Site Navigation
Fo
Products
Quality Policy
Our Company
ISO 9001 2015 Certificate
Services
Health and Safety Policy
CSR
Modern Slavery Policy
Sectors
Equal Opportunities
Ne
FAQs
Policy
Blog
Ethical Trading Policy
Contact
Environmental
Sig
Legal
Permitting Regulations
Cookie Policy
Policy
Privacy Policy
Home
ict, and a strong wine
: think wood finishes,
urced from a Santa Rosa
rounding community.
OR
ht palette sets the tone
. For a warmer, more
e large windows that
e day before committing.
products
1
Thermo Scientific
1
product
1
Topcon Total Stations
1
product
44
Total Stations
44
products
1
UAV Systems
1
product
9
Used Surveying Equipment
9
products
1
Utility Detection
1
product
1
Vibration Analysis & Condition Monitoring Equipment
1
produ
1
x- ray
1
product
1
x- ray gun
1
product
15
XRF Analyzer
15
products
——————————
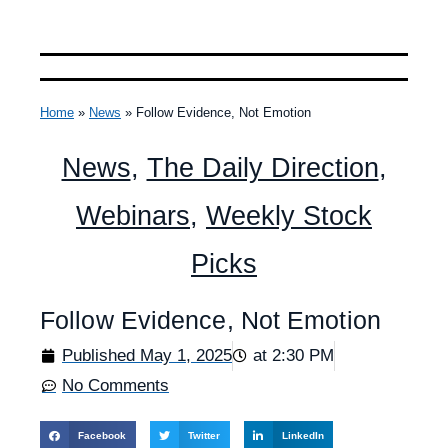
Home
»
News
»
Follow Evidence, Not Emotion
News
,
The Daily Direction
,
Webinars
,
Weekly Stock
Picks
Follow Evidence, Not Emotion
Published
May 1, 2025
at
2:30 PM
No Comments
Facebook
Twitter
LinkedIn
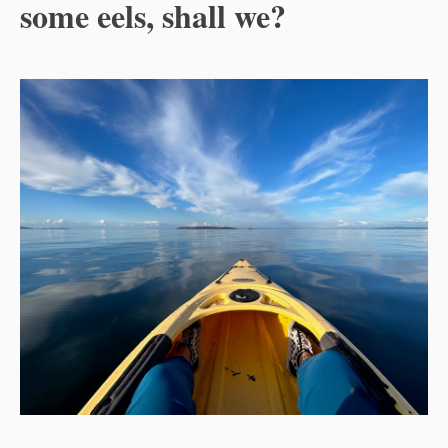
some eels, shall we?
——————————
Goal of the exercise → Reproduce each line above that contains "Stations".

Final answer →
Topcon Total Stations
Total Stations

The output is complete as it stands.